T.C. Gıda Tarım ve Hayvancılık Bakanlığı

"NESLİ TEHLİKEDEKİ TÜRLER" PROJESİNİN AÇILIŞ TOPLANTISI GERÇEKLEŞTİRİLDİ

Yayın Tarihi : 14.12.2021

Genel Müdürlüğümüzce yürütülen ve Avrupa Birliği katılım öncesi mali fonlarından desteklenen (IPA) "Yeni Bir Metodoloji Kapsamında Türkiye'nin Nesli Tehlike Altında Türleri İçin Tür Eylem Planları Hazırlanması, Uygulanması ve İzlenmesi Projesi" açılış toplantısı Ankara'da gerçekleştirildi.

Bakanımız Dr. Bekir Pakdemirli'nin teşrifleriyle gerçekleştirilen proje açılış toplantısına Genel Müdürümüz İsmail Üzmez, AB Türkiye Delegasyonu, proje paydaşları ve bakanlığımız çalışanları katıldı.

Proje açılış konuşmasını gerçekleştiren Bakanımız Dr. Bekir Pakdemirli, biyolojik çeşitliliğin bir ülkenin serveti olduğunu belirterek, "Bu sorumluluğun bilinciyle bugün tanıtımını yaptığımız yeni projelerle, nesli tükenme tehlikesi altında olan türlere umut olmaya ve onları korumaya devam edeceğiz." dedi.

Pakdemirli, konuşmasında, dünyada milyarlarca yıldır devam eden ekosistem dengesine dikkati çekerek, buradaki en ufak bir kaybın, kelebek etkisi misali diğer türleri etkilediğini dile getirdi.

Son yüzyılda bitki türlerinin yüzde 40'ının yok olduğunu belirten Pakdemirli, "Dünya son 50 yılda memeli, kuş, sürüngen ve balık popülasyonunun yüzde 68'ini kaybetti. Bugün, iklim değişikliği ve habitatın tahribatından dolayı yaklaşık 1 milyon tür risk altında.

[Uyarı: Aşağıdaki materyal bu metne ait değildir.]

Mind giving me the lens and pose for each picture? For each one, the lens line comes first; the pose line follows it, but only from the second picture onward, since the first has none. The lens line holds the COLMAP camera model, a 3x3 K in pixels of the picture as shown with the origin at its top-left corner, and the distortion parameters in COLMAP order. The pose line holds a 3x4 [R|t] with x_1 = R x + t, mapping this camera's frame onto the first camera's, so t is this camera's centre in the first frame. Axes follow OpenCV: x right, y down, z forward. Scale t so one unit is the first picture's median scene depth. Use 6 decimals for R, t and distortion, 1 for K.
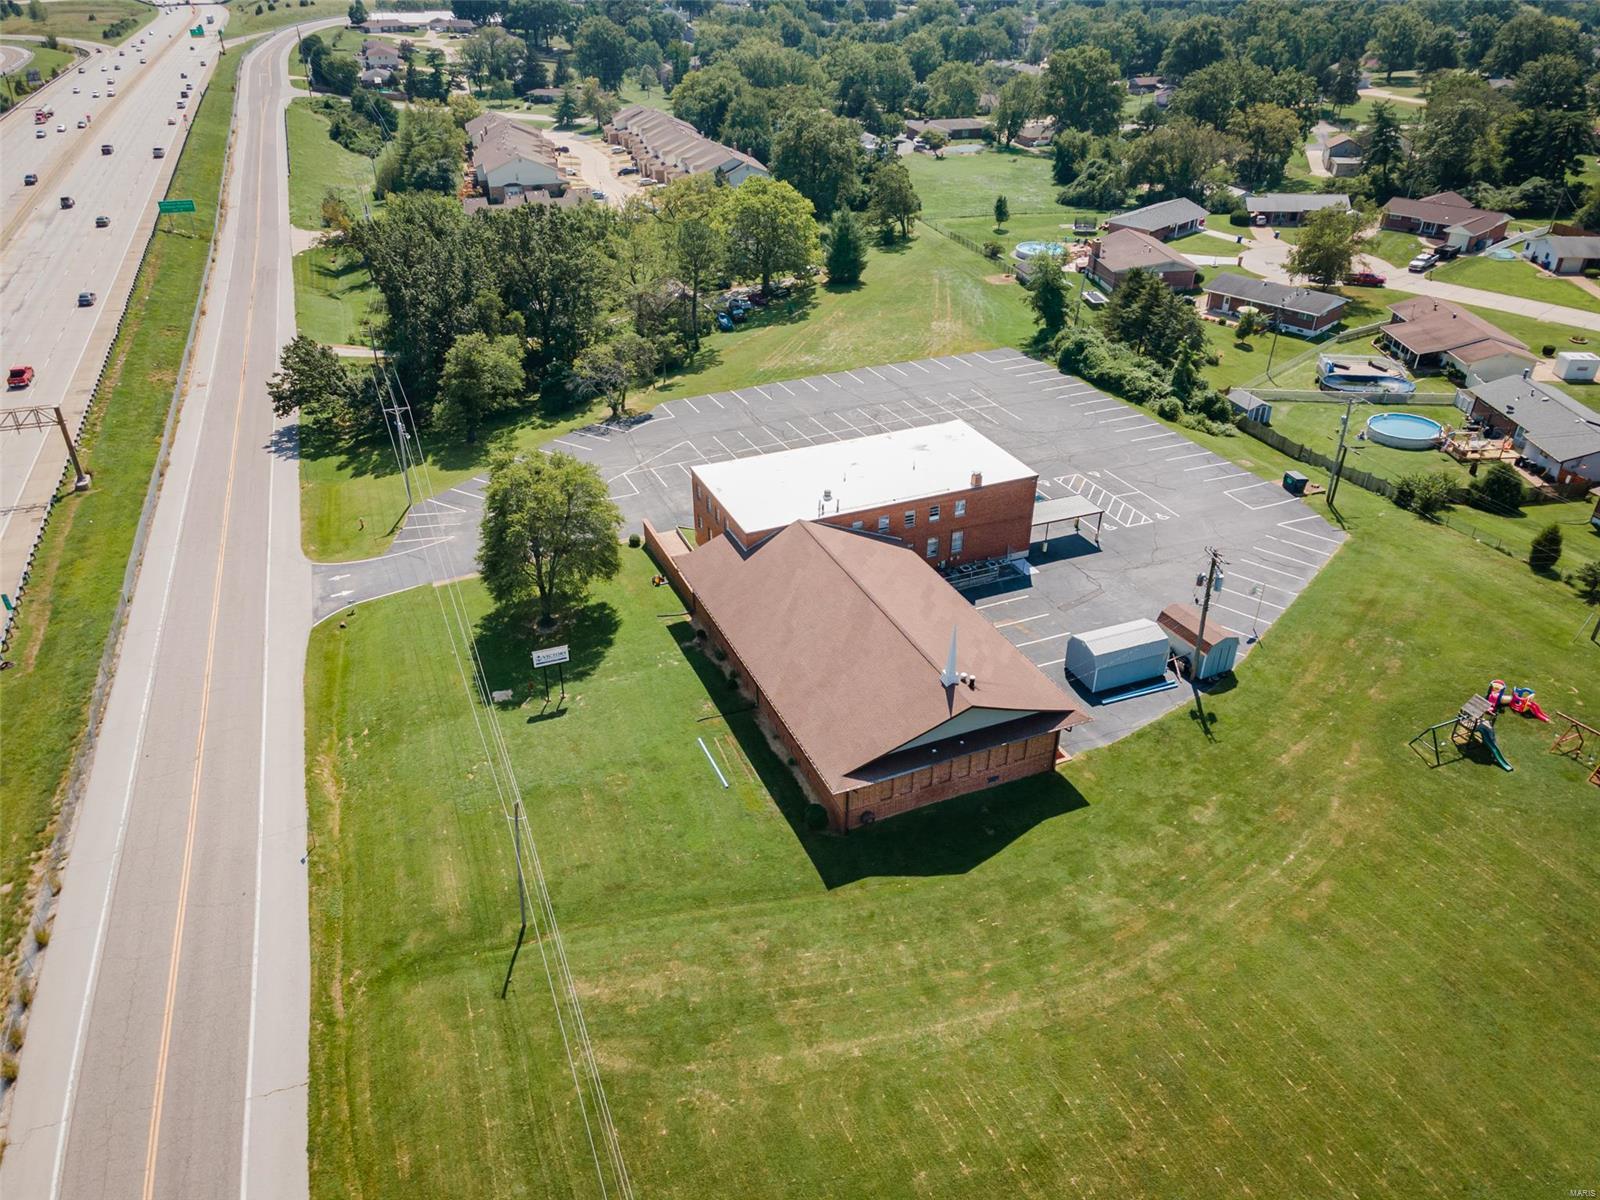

Nesli tehlike altında olan türlerimizi korumak, kayıt altına almak ve sürdürülebilirliğini sağlamak artık bir tercih değil, gelecek nesillere borcumuzdur." diye konuştu.

Pakdemirli, Türkiye'nin, bitki ve hayvan biyolojik çeşitliliği bakımından adeta bir kıta özelliğine sahip olduğunu ve dünya üzerindeki kuş göç yollarından en önemli ikisinin, bu topraklar üzerinde bulunduğunu söyledi.

Korunan alanlara gerek vatandaşların doğa ile iç içe olmasını sağlamak gerekse bu alanların doğa turizmi ile uluslararası seviyede tanınırlığını artırmak için büyük hassasiyet gösterdiklerini ifade eden Pakdemirli, şu bilgileri verdi:

"Son 19 yılda korunan alan sayımızı 3,7 kat artışla 168'den 628'e çıkardık. 2002'de 31 milli park ve 18 tabiat parkımız varken, bugün bunları 46 milli parka ve 259 tabiat parkına ulaştırdık. Korunan alanlarımız ve doğa koruma faaliyetlerimiz kapsamında 600 milyon lirası son 3 yılda olmak üzere, son 19 yılda günümüz rakamlarıyla yaklaşık 1,8 milyar liralık yatırım yaptık. Yaptığımız tüm bu çalışmalar neticesinde 2002'de 5,5 milyon olan korunan alan ziyaretçi sayımızı bugün 52 milyona ulaştırdık."

Biyolojik çeşitlilik çalışmalarına da değinen Pakdemirli, Türkiye biyolojik çeşitliliği açısından önemli bir yere sahip olan türler ile nesli tehlike altına düşen veya düşebilecek türlerin korunması amacıyla toplam 100 tür için Koruma Eylem Planı hazırladıklarını ve türlerin durumunu titizlikle izleyerek onları doğal ortamlarında korumak için gerekli tüm tedbirleri hızlıca devreye aldıklarını söyledi.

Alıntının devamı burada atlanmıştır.